Wang Chia-Chi, Lin Pinpin, Chou Che-Yu, Wang Shan-Shan, Tung Chun-Wei
Department and Graduate Institute of Veterinary Medicine, School of Veterinary Medicine, National Taiwan University, Taipei, Taiwan.
National Institute of Environmental Health Sciences, National Health Research Institutes, Miaoli County, Taiwan.
PeerJ. 2020 Jul 21;8:e9562. doi: 10.7717/peerj.9562. eCollection 2020.
The measurement of human fetal-maternal blood concentration ratio (logFM) of chemicals is critical for the risk assessment of chemical-induced developmental toxicity. While a few in vitro and ex vivo experimental methods were developed for predicting logFM of chemicals, the obtained experimental results are not able to directly predict in vivo outcomes.
A total of 55 chemicals with logFM values representing in vivo fetal-maternal blood ratio were divided into training and test datasets. An interpretable linear regression model was developed along with feature selection methods. Cross-validation on training dataset and prediction on independent test dataset were conducted to validate the prediction model.
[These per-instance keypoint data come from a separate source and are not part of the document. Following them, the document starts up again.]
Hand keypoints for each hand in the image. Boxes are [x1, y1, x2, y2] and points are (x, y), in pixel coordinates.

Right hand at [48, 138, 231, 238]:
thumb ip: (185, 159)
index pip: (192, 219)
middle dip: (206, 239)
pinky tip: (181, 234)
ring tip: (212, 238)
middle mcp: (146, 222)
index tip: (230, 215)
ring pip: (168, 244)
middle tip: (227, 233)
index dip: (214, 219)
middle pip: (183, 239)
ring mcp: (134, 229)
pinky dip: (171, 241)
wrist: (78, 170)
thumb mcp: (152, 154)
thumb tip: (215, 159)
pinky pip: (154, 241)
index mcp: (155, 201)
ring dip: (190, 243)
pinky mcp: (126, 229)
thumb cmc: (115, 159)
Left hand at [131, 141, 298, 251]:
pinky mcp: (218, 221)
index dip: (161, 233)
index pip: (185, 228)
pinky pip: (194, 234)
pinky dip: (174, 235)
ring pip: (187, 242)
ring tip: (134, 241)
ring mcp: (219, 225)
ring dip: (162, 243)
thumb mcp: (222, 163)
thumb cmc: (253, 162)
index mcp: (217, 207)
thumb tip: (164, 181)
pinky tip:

This study presents the first valid quantitative structure-activity relationship model following the Organisation for Economic Co-operation and Development (OECD) guidelines based on multiple linear regression for predicting in vivo logFM values. The autocorrelation descriptor AATSC1c and information content descriptor ZMIC1 were identified as informative features for predicting logFM. After the adjustment of the applicability domain, the developed model performs well with correlation coefficients of 0.875, 0.850 and 0.847 for model fitting, leave-one-out cross-validation and independent test, respectively. The model is expected to be useful for assessing human transplacental exposure.
测量化学物质的人胎儿-母体血液浓度比(logFM)对于评估化学物质诱导的发育毒性风险至关重要。虽然已经开发了一些体外和离体实验方法来预测化学物质的logFM,但所获得的实验结果无法直接预测体内结果。
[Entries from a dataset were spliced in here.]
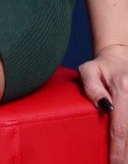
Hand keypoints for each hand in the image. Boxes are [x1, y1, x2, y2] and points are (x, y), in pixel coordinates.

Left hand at [78, 44, 127, 163]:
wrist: (120, 57)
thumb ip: (91, 87)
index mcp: (123, 88)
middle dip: (126, 155)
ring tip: (122, 160)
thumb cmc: (101, 67)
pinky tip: (126, 152)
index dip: (118, 150)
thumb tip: (103, 106)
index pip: (120, 128)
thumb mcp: (89, 70)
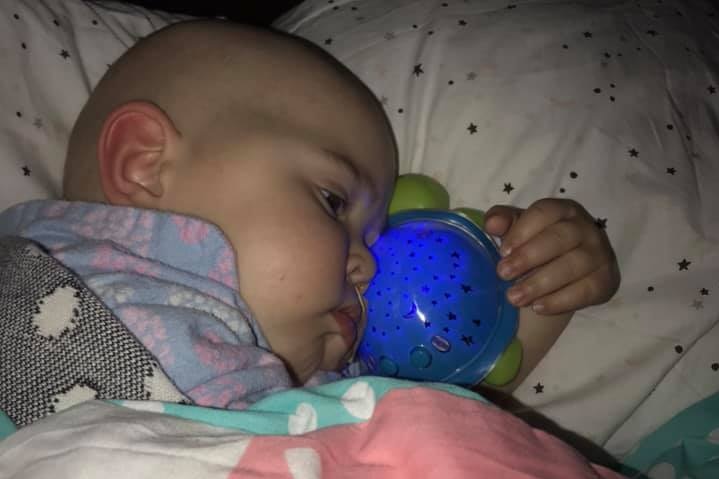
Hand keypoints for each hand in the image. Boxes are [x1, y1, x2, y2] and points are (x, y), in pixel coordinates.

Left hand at [484, 198, 619, 314]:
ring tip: (514, 298)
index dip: (522, 231)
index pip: (544, 213)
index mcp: (562, 210)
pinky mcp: (606, 280)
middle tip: (503, 274)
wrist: (567, 275)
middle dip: (528, 257)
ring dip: (539, 283)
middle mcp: (585, 228)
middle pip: (559, 239)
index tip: (502, 252)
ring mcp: (600, 254)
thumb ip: (503, 222)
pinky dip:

将总共55种具有代表体内胎儿-母体血液比例的logFM值的化学物质分为训练数据集和测试数据集。开发了一个可解释的线性回归模型以及特征选择方法。对训练数据集进行交叉验证,并对独立测试数据集进行预测,以验证预测模型。
本研究提出了第一个符合经济合作与发展组织(OECD)指南的有效定量构效关系模型,该模型基于多元线性回归来预测体内logFM值。自相关描述符AATSC1c和信息含量描述符ZMIC1被确定为预测logFM的信息特征。在调整适用范围后,所开发的模型表现良好,模型拟合、留一法交叉验证和独立测试的相关系数分别为0.875、0.850和0.847。该模型有望用于评估人类经胎盘暴露情况。